Наконец-то волчица лежит на мели, кверху брюхом, неуклюже задрав к небу серые лапы, и я вижу: живот ее до отказа набит камнями. Снова ругаюсь, думая, что Луна – она могла бы и подсказать, предупредить. Но теперь Луна – вернее, ее водяная сестрица – разбита на множество серебристых осколков…
Ничего не попишешь, приходится встать на колени, перевернуть волчицу набок и выкатывать из ее брюха камни, один за другим. Чаще всего обросшие мхом камни скользки, выкатываются легко. Но парочка упрямо цепляется за ребра. С трудом высвобождаю их, вздрагивая от треска костей. Освобожденное от лишнего груза тело тоже тащить не так-то легко, но теперь я быстро выволакиваю волчицу из воды на траву.
– Тяжелая ж ты, сука, – говорю я мертвой волчице.
Усталая, укладываюсь рядом с ней и смотрю на луну.
Даже не припомню, как закрыла глаза, однако ж закрыла, и теперь просыпаюсь от прикосновения горячего языка к щеке. Вскрикиваю, откатываюсь в сторону, поднимаюсь на колени и вижу прямо перед собой мохнатую морду все того же желтоглазого зверя, повстречавшегося мне днем в лесу.
Зубы стучат от холода, кожа в пупырышках, как у ощипанной курицы…
Волк склоняет голову набок. Будь у него губы, наверняка улыбнулся бы.
– Ч-ч-что тебе от меня нужно? – спрашиваю его, кое-как встав на ноги.
Рядом лежит без движения волчица, вытащенная из пруда. Ее выпотрошенное брюхо темнеет под лучами луны, и я сглатываю, чтобы сдержать тошноту, подступившую к горлу при виде этой картины.

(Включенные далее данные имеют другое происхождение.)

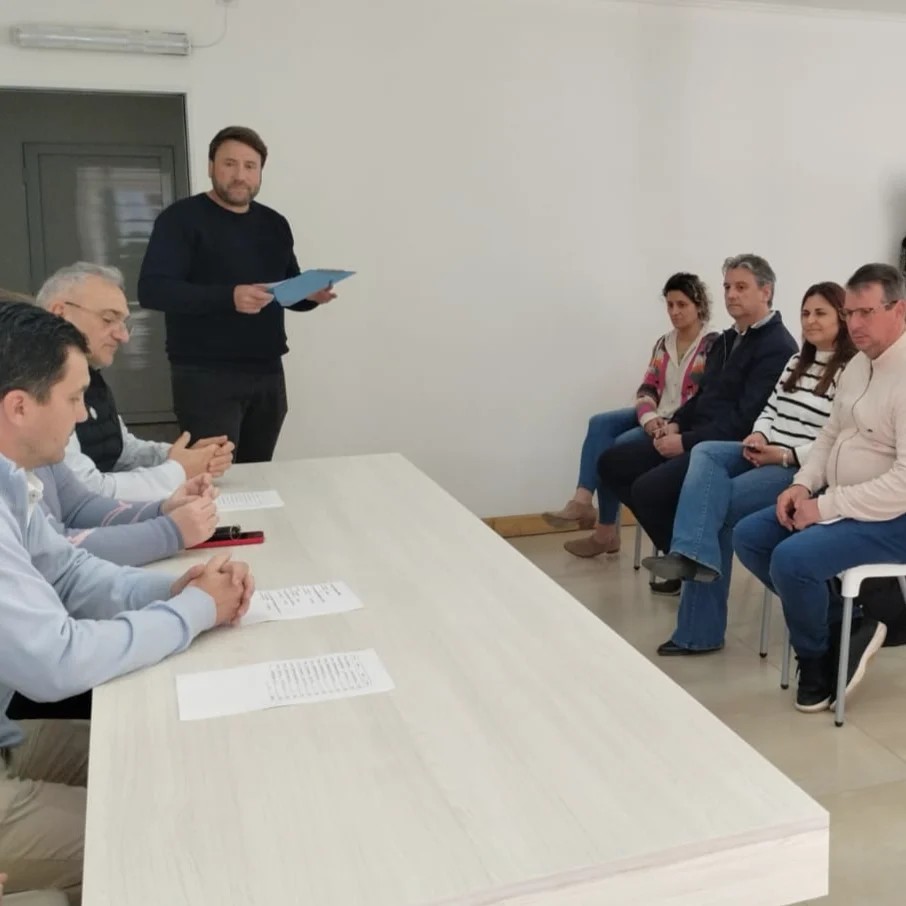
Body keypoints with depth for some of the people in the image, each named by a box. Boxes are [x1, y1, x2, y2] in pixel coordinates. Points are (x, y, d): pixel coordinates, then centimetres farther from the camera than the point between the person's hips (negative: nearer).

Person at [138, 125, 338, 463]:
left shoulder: (275, 224, 13)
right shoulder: (181, 218, -5)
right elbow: (152, 290, -16)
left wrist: (310, 295, -5)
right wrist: (228, 297, -28)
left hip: (268, 373, 6)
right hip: (205, 376, -5)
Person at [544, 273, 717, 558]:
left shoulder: (713, 345, -7)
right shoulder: (663, 344, 15)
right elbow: (647, 389, 9)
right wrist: (648, 417, -13)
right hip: (656, 418, 7)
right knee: (600, 423, -19)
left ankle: (605, 532, -11)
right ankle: (583, 501, -30)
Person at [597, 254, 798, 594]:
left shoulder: (777, 348, -14)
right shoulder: (728, 339, 16)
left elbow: (745, 420, -22)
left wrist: (686, 442, -19)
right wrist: (676, 423, 4)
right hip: (695, 436, 10)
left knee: (648, 488, -27)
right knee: (611, 463, 3)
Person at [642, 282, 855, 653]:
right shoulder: (797, 362, 20)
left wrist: (786, 456, -18)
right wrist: (758, 437, -2)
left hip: (805, 469, -7)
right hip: (765, 453, 7)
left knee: (714, 500, -24)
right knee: (705, 453, -23)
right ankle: (693, 554, -33)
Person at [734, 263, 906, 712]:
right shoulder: (858, 364, 10)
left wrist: (826, 506, -22)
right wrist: (803, 484, -1)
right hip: (838, 502, 10)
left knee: (792, 558, -28)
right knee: (748, 536, 0)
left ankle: (815, 657, 2)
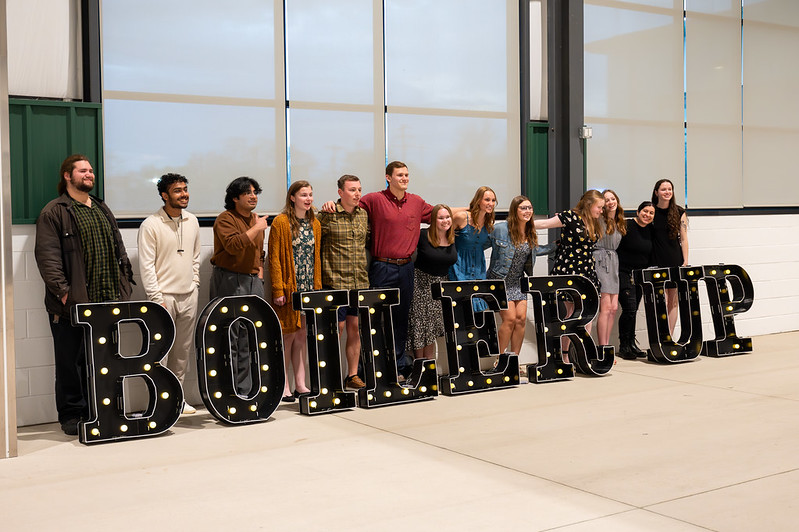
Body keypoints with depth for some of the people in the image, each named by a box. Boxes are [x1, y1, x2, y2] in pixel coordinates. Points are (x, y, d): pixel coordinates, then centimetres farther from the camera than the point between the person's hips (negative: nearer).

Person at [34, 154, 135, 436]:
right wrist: (63, 291, -19)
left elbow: (119, 250, 20)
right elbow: (47, 256, -12)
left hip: (105, 302, 6)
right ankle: (71, 416, 13)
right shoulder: (54, 212, -3)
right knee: (70, 362, 3)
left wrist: (124, 283, 9)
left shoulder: (102, 210, 19)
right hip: (72, 304, -6)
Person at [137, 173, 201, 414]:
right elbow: (146, 265, -10)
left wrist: (195, 286, 12)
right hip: (164, 296, -6)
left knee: (183, 349, 9)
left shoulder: (192, 221, 10)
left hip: (188, 296, 6)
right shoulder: (151, 225, -8)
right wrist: (157, 298, -14)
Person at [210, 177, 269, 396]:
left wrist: (259, 273, 14)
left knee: (251, 337, 7)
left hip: (253, 281, 7)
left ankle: (245, 390, 14)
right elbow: (233, 245, -24)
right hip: (230, 281, -7)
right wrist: (256, 228, -16)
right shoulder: (226, 219, -7)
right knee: (230, 338, -7)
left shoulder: (256, 220, 18)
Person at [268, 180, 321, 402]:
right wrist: (278, 290, -13)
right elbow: (275, 259, -8)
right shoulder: (281, 222, -5)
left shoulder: (314, 224, 13)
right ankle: (283, 386, 5)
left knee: (302, 335, 7)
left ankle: (300, 384, 13)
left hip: (308, 289, 5)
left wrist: (318, 287, 10)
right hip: (289, 288, -5)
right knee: (289, 334, -3)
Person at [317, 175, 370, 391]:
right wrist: (327, 271, -6)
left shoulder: (363, 214, 11)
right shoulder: (327, 215, -6)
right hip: (336, 282, -5)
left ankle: (353, 375, 17)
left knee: (355, 329, 8)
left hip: (360, 282, 5)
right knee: (336, 328, -3)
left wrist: (366, 268, 17)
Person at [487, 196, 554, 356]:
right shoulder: (500, 229, -14)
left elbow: (534, 250, 24)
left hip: (517, 282, 6)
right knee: (510, 319, -14)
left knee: (521, 318, -3)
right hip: (499, 281, -6)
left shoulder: (530, 234, 6)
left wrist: (555, 245, 25)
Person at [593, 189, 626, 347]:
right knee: (606, 307, -11)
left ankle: (606, 345, 11)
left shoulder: (620, 223, 18)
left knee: (614, 308, 4)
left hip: (614, 263, 7)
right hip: (600, 262, -7)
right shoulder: (599, 219, -4)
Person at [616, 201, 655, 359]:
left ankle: (631, 344, 18)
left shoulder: (651, 231, 10)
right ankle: (623, 346, -1)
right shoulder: (627, 226, -11)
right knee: (629, 308, -11)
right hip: (623, 273, -7)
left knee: (633, 310, 9)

Другой волк – тот, с шибко уж умным взглядом – тычется носом в мою ладонь, мягко, будто кошка, перетаскивающая с места на место котят, берет меня зубами за запястье и тянет за собой. Клыки впиваются в кожу, но не прокусывают ее. Волк снова тянет меня за руку, а после отпускает, рысцой пробегает с десяток шагов в сторону домика бабушки, останавливается и оглядывается на меня, склонив голову набок. Его глаза блестят в лунном свете. Подхватываю шапочку, плащ и рубашку, лежащие у кромки воды, накидываю плащ. Мягкая шерсть приятно греет дрожащие от холода плечи. Надеваю шапочку, скомканную ночную рубашку прижимаю к груди и бегу следом за волком.